C'est avec cet état d'esprit que nous aborderons la découverte de ce continent du bout du monde. Non comme une sorte de " survol en trois leçons " , la vie en trois chapitres, le monde en 9 pages. Mais avec l'esprit d'une impression d'ensemble, grâce au recul de l'espace et du temps, qui permet de conserver précieusement de trois voyages dans l'hémisphère austral des restes fabuleux, quand on a oublié les détails de la route, certainement des noms aussi, mais que l'on a gardé intacts les sentiments, les émotions, le plaisir, les couleurs, les sensations, les surprises, les chocs.
 
Une première " impression " plutôt dans la figuration de ce qui imprime la rétine avant la mémoire ou plus encore le sentiment, va consister à décrire quatre panneaux routiers communs à l'Australie, une approche amusante qui donne une première teinture du pays.
 
Une première image est celle qui annonce Route inondable.
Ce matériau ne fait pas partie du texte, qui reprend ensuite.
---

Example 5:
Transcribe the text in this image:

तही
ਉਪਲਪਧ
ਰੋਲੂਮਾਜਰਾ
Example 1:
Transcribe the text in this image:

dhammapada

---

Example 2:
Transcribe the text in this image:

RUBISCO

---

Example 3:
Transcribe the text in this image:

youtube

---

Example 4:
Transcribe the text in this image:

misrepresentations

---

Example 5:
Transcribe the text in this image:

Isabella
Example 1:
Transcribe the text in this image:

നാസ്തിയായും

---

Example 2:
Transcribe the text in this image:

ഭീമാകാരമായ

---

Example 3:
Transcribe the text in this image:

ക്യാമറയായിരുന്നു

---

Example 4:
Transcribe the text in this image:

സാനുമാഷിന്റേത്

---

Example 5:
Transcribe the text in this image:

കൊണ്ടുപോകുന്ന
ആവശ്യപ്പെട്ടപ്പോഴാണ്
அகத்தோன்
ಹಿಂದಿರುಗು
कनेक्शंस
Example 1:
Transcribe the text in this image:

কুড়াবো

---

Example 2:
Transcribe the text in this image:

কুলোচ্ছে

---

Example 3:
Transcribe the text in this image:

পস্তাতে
Elle contient en elle-même un paradoxe, car ce continent est à la fois extraordinairement sec pendant de grandes périodes, et lorsque les pluies surviennent, l'eau envahit, recouvre, submerge les routes, en saison, au point d'empêcher les véhicules d'avancer. Et il existe alors de drôles de poteaux de repérage, en bordure de route ou de piste, gradués en décimètres, qui mesurent la hauteur du flot pour permettre aux véhicules d'évaluer leur capacité de passage ou non.
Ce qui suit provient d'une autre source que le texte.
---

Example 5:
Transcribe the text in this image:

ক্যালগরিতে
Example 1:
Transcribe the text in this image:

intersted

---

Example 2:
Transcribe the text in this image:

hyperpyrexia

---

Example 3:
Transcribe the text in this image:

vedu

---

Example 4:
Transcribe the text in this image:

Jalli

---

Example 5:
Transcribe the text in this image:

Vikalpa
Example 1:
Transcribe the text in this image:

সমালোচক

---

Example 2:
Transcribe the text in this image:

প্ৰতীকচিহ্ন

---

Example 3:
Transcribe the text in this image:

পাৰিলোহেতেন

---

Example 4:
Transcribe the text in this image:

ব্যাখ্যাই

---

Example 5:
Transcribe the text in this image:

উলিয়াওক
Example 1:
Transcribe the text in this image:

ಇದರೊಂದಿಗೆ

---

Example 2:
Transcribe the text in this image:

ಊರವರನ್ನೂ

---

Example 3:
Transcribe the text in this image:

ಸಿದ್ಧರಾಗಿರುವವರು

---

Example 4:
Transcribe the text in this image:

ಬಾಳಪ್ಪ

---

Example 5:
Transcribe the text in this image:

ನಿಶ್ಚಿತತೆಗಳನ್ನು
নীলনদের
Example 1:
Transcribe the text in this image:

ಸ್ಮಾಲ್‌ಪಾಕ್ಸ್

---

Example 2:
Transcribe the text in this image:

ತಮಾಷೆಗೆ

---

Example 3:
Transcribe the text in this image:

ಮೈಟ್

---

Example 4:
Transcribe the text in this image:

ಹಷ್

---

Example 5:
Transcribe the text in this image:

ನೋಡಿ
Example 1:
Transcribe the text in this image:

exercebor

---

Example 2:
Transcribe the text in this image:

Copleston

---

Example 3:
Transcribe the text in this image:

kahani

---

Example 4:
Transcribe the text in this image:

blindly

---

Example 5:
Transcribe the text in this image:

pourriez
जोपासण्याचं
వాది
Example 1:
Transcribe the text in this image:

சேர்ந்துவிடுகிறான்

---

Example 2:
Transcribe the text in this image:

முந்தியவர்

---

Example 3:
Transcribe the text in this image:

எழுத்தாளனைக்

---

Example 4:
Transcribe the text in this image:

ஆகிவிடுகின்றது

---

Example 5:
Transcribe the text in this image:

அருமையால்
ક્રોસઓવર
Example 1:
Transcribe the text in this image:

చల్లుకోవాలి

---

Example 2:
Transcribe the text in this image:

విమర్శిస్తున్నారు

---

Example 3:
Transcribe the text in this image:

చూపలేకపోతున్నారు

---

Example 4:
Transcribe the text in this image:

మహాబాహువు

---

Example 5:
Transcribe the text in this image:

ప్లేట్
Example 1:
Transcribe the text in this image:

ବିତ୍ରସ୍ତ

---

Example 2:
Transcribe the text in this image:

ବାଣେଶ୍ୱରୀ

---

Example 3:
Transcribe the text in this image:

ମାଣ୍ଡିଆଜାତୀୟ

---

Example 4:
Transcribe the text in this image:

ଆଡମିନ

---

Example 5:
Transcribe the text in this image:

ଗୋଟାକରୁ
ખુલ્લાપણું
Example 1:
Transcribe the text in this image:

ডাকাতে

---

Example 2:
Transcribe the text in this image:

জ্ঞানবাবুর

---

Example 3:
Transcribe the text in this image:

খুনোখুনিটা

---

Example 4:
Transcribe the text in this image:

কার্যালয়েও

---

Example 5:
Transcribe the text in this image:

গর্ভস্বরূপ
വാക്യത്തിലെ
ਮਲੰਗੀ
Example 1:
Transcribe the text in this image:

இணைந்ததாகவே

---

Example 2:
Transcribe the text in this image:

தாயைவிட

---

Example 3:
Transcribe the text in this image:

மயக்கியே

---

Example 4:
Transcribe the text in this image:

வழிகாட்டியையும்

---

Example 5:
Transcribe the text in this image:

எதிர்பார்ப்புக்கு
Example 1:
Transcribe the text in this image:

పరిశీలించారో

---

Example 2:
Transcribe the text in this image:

Naturellement, durant une longue période de l'année, ces instruments n'ont pas d'usage!
 
Une deuxième illustration est celle qui dit Beware of roads trains, prenez garde aux trains de la route. Ce véhicule est LA spécialité australienne, un assemblage de remorques en nombre variable, accrochées derrière un colossal camion tracteur. Réellement un train, lorsque, comme sur une photographie prise dans le nord ouest, j'avais pu dénombrer 21 essieux de 4 roues chacun, sur 6 remorques plus le train arrière du camion lui-même, soit avec les roues directrices de la cabine un total de 86 probabilités pour le chauffeur de crevaison d'un pneu ! ! Il est utile d'ajouter que ces immenses engins roulent très vite, sont résolument incapables de s'arrêter une fois lancés, ont une très modeste capacité de virage dans les courbes. Heureusement, ils sont adaptés aux routes australiennes, 8 kms de ligne droite, puis une courbe de 6 degrés, puis 15 kms de ligne droite, une courbe de 7 degrés, 12 kms et ainsi de suite. Mais il reste les pistes, de rouge vêtues, un remake du salaire de la peur où votre camping-car doit atteindre une vitesse minimale pour ne plus entendre la vaisselle de vos placards tomber par les portes traumatisées, derrière vous dans l'habitacle, tout en avalant un maximum de poussière, en tentant de conserver l'axe de vos roues, de ne pas déraper. S'il vous arrive de croiser un road-train, la sensation est d'enfer ! 70 mètres de cuirassé métallique brinqueballant à affronter en serrant les dents, les poings, orteils crispés dans les baskets, et en maintenant les yeux ouverts! Quant à doubler un tel engin, cet exploit ne relève que de la mansuétude du chauffeur adverse, qui acceptera de lever le pied, de s'arrêter, ou de vous laisser faire lors d'un arrêt-pipi.

 
 
un "train de la route"
 
 

Le panneau suivant est celui des avis animaliers. Attention, troupeaux, qui peut être remplacé par Kangourous, voire dans certaines régions, à proximité d'un cours d'eau d'allure anodine :
Ne pas se baigner : crocodiles. En réalité ces animaux sont rencontrés de manière épisodique et lointaine, une autruche ou un émeu goûtant à une folâtrie vagabonde en bordure de piste, quelques troupes de kangourous luttant de vitesse avec vous, des bovidés égarés.
 
Le dernier avertissement de voirie est très régulièrement rencontré : GRID vous annonce un panneau triangulaire. Ce qui signifie que vos roues vont croiser une limite de propriété agricole, matérialisée par une zone de grille métallique occupant la voie roulante, qui a pour objet d'empêcher le bétail de franchir cet obstacle inconfortable, barreaux mobiles laissant les sabots en porte-à-faux avec un large espace. Vos roues à vous vibrent là-dessus au passage de manière caractéristique. Les propriétés étant très vastes, il s'écoule des minutes et des kilomètres entre les marquages.
 
De très loin, en Australie, le motor-home est le moyen le plus aisé d'assurer son autonomie, de parcourir des distances complètement désertes avec son toit sur le dos, de pallier la carence de structures touristiques dans certaines zones. On le verra, ceci dépend des régions, et entraîne aussi des précautions et stratégies sur le plan logistique, pour éviter de se trouver pris au dépourvu en vivres, carburant, eau, et argent liquide. Même un pays si gigantesque, si moderne, si accueillant, montre ses limites dans certains domaines.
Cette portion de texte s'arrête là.